::: Text shown

Bouteflika, who suffered a stroke in 2013 and is 77 years old, won with 81 percent of the vote, easily winning in a landslide over his main opponent Ali Benflis, who got 12 percent of the vote, according to The Associated Press.
Of the country's 23 million registered voters, election officials say that only about 51.7 percent showed up to cast their ballot. That number is a huge drop from 2009's election, which saw 75 percent of registered voters show up.
Over Bouteflika's four elections, he has managed to garner between 75 and 90 percent of the vote each time. The numbers have always been contested by his political opponents.
After the preliminary results were announced, Benflis rejected the vote, reports AFP. "Recognizing it would be complicit in fraud," he said. He insisted the results were because of "an alliance between fraud, suspicious money and the bought media."
The AP notes Interior Minister Taieb Belaiz dismissed Benflis' complaints noting it would be difficult to commit fraud due to how they count the vote. After explaining the procedure he said, "Anyone who can overcome all that, I salute their intelligence."
Younger citizens in the North African country haven't been all that happy with the country's direction with Bouteflika in power due to corruption, high unemployment and other issues. Rachid Tiemcani, a political analyst, predicted that Bouteflika's re-election could lead to increased instability in the nation as wall as "social discontent that will get worse."

::::::

# [Explore the material]
- A) Decide whether each statement agrees with the article on the Algerian election, and for each give yes or no along with the words of the article that decide it, quoted exactly.
(i) Ali Benflis received 12 percent of the vote.
(ii) Voter turnout was higher than in the 2009 election.
(iii) Interior Minister Taieb Belaiz accepted Benflis' complaints.
- B) Answer these questions from the article on the Algerian election.
(i) How many registered voters does the country have?
(ii) What range of the vote has Bouteflika received across his four elections?
(iii) Which political analyst predicted increased instability after the re-election?
- C) According to the article on the Algerian election, why have younger citizens been unhappy with the country's direction under Bouteflika?
Answer using only the article on the Algerian election.

::: Data supplied

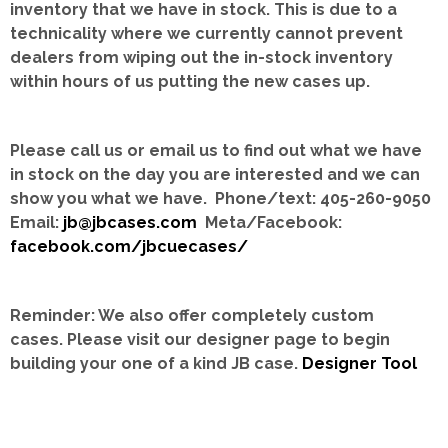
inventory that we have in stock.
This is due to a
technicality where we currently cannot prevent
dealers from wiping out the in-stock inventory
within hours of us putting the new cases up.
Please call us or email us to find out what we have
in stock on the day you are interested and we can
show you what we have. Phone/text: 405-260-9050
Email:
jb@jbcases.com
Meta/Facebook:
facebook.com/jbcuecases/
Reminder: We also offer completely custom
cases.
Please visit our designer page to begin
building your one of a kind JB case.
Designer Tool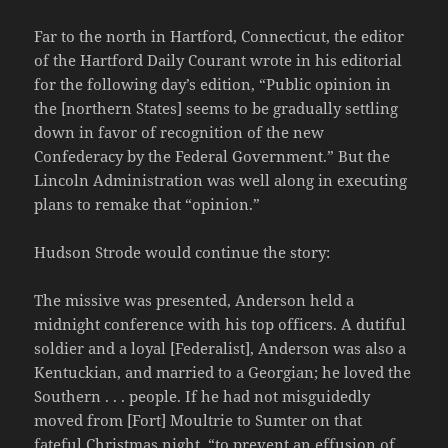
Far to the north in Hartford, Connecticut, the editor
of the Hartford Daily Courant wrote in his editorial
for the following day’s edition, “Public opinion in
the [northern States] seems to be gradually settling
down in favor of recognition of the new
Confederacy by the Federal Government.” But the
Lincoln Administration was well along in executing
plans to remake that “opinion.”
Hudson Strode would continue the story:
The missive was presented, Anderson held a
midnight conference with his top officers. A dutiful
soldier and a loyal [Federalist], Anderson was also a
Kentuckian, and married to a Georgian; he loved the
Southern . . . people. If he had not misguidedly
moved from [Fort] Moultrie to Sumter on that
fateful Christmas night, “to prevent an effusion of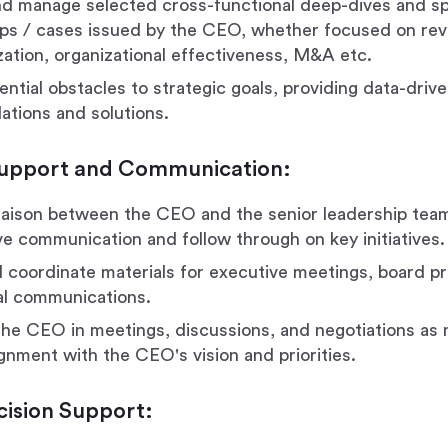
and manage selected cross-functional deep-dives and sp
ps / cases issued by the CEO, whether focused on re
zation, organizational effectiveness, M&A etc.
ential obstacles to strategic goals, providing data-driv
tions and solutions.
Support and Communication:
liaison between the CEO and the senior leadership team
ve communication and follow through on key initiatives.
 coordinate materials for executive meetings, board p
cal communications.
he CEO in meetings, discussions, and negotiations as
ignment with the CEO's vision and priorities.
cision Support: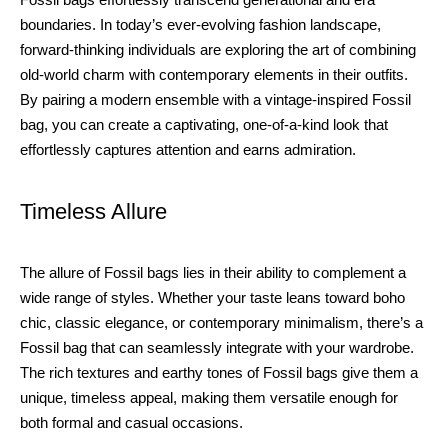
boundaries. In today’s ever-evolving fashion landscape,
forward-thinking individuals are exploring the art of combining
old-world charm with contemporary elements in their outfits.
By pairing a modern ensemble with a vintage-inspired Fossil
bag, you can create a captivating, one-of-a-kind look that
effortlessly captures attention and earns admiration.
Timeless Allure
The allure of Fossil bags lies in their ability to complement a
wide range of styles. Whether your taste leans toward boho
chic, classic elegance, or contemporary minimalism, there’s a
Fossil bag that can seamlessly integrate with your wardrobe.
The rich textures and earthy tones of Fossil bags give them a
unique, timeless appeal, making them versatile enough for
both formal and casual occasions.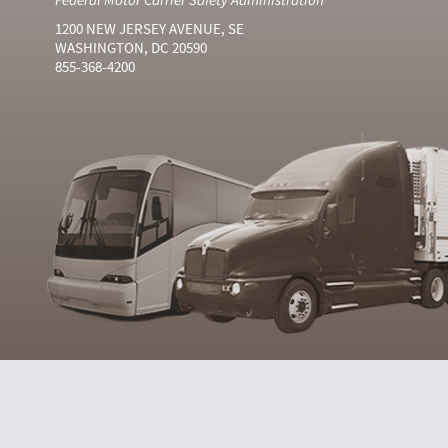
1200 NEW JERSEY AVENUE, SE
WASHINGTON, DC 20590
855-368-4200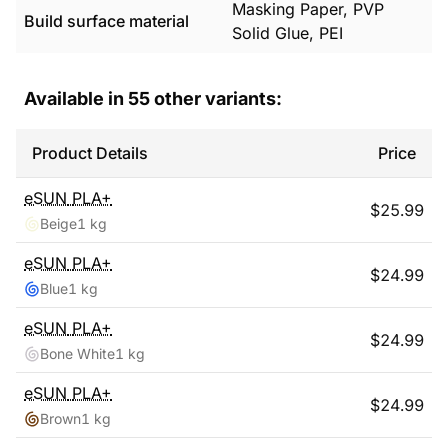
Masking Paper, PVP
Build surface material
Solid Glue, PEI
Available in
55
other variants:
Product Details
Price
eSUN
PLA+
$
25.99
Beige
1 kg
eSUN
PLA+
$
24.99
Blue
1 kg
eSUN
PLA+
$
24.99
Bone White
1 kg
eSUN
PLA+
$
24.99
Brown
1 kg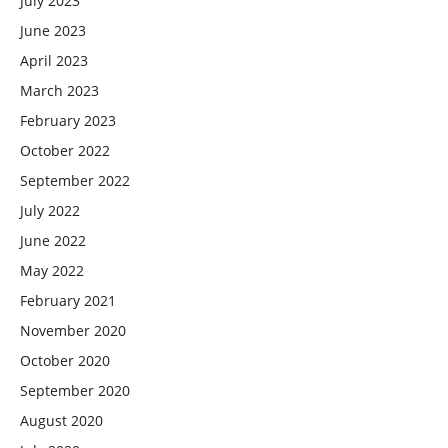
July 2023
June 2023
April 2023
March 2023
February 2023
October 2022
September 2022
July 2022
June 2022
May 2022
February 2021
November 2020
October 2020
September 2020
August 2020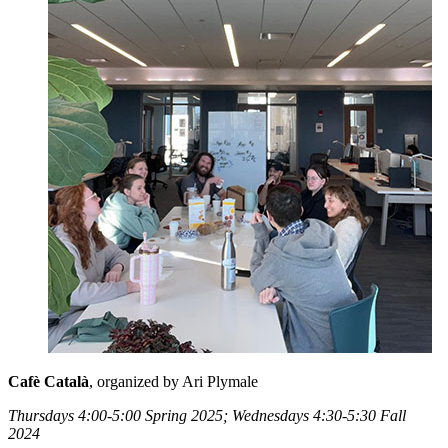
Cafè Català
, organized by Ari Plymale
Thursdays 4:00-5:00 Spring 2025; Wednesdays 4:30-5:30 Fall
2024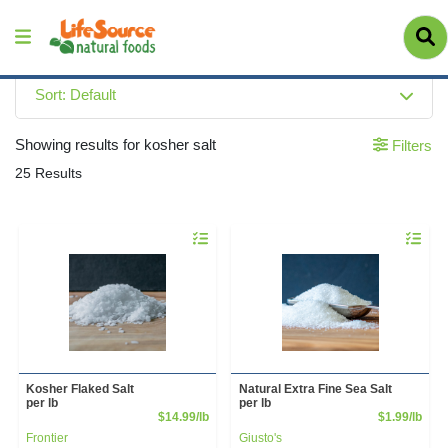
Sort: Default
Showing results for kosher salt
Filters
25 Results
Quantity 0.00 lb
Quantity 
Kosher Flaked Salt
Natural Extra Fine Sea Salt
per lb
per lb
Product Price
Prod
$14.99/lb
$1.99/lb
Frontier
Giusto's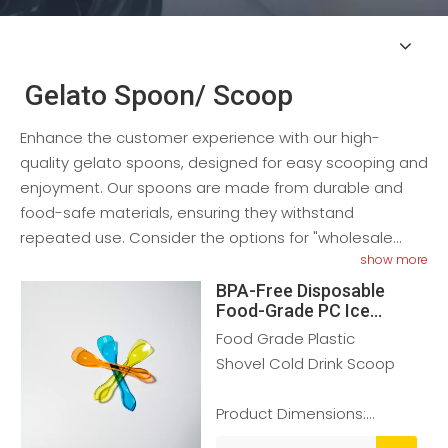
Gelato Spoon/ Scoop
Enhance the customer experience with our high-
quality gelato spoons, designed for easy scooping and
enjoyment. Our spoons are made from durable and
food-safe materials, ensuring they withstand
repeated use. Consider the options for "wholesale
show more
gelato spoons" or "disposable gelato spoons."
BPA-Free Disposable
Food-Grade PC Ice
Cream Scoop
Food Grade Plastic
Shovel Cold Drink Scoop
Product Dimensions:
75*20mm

::::::

# [Answers provided]
- A)
(i) Yes: "who got 12 percent of the vote"
(ii) No: "That number is a huge drop from 2009's election"
(iii) No: "Interior Minister Taieb Belaiz dismissed Benflis' complaints"

- B)
(i) 23 million
(ii) Between 75 and 90 percent
(iii) Rachid Tiemcani

- C) Younger citizens have not been happy with the country's direction because of corruption, high unemployment and other issues.